» **Task item**
Reproduce exactly, from the data that follows, the line with "ner_data = json.load(f)", the line with "conllu_filename = os.path.join(output_folder, base_name", and every line that lies between them.

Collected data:
____
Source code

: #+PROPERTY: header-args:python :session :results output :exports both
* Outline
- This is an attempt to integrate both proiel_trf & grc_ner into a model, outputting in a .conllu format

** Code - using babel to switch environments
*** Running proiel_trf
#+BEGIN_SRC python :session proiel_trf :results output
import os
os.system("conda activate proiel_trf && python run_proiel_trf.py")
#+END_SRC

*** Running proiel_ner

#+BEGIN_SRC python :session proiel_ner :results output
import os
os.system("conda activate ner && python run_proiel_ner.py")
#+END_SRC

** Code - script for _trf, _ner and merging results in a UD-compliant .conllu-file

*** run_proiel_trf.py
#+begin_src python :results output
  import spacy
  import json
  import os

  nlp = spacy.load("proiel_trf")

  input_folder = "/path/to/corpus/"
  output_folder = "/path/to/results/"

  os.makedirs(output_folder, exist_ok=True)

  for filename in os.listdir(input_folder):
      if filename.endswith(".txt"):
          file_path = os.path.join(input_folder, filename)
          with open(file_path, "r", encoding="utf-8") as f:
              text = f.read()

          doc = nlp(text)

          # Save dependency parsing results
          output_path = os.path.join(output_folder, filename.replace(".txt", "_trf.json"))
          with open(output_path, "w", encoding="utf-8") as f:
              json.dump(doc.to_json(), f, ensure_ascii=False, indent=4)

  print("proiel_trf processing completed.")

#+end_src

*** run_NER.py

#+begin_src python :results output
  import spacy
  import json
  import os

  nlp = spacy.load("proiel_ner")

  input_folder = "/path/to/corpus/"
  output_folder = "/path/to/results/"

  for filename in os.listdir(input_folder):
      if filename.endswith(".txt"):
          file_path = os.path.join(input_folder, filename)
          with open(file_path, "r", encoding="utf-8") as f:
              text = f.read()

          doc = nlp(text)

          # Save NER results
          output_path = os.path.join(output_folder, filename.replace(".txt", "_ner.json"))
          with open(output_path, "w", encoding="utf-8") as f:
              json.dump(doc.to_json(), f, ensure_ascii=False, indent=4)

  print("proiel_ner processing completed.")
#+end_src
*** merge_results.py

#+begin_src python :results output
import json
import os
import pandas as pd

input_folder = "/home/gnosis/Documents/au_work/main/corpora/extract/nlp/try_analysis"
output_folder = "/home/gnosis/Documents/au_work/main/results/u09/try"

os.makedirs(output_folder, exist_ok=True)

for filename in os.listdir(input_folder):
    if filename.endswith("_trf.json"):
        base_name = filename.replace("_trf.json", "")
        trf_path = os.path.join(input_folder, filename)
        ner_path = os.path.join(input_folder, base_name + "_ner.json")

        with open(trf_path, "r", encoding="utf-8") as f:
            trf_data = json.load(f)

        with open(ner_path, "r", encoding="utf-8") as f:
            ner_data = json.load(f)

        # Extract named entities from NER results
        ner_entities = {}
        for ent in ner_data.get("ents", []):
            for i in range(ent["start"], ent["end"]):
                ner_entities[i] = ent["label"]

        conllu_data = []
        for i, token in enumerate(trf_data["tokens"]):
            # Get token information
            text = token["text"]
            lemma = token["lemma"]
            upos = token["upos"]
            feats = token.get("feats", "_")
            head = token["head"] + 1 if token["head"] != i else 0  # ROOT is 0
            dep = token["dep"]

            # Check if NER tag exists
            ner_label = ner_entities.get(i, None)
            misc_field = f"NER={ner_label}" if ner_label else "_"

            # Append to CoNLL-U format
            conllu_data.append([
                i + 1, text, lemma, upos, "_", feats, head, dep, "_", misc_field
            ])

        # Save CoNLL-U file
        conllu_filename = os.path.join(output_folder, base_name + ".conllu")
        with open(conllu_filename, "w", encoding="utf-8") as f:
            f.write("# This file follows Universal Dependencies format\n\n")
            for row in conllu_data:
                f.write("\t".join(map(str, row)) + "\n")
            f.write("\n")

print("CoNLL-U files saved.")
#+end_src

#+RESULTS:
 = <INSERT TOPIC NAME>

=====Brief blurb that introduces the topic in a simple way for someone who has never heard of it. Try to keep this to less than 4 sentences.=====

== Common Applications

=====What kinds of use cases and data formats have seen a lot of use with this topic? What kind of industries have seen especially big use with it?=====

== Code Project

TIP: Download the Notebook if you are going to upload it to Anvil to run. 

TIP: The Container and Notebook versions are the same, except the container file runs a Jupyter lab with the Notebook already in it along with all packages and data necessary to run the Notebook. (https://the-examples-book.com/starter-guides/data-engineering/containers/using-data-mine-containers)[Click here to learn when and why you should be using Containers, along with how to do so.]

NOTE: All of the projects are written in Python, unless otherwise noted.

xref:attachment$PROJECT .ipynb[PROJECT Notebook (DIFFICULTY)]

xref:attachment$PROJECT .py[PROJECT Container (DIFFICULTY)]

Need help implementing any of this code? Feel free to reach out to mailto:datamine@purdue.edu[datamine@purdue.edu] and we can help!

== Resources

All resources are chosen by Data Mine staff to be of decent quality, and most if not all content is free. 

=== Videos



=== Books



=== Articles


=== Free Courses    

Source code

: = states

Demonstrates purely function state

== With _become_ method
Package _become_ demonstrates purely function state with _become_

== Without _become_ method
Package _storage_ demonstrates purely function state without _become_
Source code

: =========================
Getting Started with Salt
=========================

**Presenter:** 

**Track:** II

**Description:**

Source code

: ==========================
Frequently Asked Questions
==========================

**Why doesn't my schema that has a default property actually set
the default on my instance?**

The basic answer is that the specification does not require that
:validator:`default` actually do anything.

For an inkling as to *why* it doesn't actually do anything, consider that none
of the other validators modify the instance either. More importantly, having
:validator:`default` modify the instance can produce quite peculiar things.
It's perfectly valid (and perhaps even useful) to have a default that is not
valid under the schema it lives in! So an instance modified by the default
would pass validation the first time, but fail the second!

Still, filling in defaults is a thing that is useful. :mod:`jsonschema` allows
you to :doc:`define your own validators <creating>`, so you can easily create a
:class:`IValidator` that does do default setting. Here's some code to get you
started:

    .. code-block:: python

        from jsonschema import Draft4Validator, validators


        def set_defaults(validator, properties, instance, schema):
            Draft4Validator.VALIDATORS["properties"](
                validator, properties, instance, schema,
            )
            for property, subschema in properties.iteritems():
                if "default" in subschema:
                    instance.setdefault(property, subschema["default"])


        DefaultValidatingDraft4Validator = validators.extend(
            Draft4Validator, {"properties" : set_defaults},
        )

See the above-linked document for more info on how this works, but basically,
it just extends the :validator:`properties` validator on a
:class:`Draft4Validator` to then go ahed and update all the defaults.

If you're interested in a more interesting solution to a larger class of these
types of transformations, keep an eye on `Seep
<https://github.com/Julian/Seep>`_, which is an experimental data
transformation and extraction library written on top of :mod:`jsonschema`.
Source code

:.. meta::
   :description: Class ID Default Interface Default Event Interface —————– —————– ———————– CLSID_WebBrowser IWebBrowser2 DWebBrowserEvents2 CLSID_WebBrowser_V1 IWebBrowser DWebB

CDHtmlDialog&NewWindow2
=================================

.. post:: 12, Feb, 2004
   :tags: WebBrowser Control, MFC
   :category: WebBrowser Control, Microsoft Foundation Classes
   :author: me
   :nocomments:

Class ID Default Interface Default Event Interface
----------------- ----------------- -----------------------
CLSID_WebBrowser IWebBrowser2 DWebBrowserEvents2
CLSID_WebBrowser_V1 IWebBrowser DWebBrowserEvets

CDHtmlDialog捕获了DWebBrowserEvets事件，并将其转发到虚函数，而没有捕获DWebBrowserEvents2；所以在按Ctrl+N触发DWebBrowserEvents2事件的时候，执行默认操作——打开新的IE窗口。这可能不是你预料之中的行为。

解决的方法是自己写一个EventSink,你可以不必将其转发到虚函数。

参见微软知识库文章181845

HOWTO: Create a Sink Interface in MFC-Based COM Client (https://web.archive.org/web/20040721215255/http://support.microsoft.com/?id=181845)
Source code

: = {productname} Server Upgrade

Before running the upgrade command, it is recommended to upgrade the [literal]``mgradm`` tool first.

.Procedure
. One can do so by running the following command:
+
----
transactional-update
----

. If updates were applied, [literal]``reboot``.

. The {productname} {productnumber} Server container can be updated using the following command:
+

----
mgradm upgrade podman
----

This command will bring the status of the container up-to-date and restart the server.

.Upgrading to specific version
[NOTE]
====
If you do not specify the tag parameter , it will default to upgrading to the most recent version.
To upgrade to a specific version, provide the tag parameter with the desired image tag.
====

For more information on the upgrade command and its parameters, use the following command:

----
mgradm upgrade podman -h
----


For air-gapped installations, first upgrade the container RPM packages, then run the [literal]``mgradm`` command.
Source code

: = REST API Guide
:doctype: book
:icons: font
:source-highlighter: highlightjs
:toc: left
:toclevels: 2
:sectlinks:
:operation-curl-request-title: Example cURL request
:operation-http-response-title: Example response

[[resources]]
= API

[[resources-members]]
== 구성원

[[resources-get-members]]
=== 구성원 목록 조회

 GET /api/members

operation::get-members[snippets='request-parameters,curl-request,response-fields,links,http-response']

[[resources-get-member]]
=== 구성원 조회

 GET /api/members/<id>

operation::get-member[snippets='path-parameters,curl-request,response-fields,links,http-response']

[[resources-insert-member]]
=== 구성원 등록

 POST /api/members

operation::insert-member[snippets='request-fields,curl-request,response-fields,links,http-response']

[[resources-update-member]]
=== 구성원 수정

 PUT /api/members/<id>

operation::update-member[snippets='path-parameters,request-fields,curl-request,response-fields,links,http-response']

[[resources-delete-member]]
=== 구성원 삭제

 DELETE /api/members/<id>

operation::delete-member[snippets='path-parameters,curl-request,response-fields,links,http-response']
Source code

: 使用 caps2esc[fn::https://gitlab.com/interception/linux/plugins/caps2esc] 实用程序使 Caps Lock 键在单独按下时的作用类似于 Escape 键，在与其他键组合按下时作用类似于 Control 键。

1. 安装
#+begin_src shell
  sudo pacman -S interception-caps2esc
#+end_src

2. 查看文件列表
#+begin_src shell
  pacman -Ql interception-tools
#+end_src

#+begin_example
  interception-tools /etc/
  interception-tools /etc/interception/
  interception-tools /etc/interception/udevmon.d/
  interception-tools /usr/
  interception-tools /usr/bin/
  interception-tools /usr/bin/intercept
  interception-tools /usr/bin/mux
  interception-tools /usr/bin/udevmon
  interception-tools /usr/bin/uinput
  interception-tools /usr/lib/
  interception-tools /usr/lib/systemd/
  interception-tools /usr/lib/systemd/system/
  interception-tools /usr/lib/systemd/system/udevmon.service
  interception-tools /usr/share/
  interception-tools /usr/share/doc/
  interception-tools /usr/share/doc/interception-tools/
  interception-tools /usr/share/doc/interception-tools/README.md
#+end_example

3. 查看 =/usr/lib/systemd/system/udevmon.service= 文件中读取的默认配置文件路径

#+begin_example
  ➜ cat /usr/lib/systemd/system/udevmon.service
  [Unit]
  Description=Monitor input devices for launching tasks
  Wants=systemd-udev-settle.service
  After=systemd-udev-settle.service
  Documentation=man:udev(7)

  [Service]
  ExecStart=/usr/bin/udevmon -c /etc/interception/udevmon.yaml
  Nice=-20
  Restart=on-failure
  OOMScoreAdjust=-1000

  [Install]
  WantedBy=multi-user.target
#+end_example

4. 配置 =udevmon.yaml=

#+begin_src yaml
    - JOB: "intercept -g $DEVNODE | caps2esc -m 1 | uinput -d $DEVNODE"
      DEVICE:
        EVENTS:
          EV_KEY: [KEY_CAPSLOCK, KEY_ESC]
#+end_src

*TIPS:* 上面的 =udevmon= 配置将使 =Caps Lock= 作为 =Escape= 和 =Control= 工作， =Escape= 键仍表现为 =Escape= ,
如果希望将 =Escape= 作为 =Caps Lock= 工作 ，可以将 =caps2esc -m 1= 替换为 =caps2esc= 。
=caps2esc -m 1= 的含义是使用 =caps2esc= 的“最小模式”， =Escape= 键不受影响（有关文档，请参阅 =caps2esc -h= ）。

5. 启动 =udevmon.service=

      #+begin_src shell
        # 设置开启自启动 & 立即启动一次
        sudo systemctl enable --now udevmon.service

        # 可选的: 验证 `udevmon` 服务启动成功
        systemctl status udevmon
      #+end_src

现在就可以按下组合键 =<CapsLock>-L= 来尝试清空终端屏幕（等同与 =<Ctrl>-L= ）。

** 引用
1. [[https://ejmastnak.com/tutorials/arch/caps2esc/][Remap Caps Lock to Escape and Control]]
____
» **Output**
            ner_data = json.load(f)

        # Extract named entities from NER results
        ner_entities = {}
        for ent in ner_data.get("ents", []):
            for i in range(ent["start"], ent["end"]):
                ner_entities[i] = ent["label"]

        conllu_data = []
        for i, token in enumerate(trf_data["tokens"]):
            # Get token information
            text = token["text"]
            lemma = token["lemma"]
            upos = token["upos"]
            feats = token.get("feats", "_")
            head = token["head"] + 1 if token["head"] != i else 0  # ROOT is 0
            dep = token["dep"]

            # Check if NER tag exists
            ner_label = ner_entities.get(i, None)
            misc_field = f"NER={ner_label}" if ner_label else "_"

            # Append to CoNLL-U format
            conllu_data.append([
                i + 1, text, lemma, upos, "_", feats, head, dep, "_", misc_field
            ])

        # Save CoNLL-U file
        conllu_filename = os.path.join(output_folder, base_name + ".conllu")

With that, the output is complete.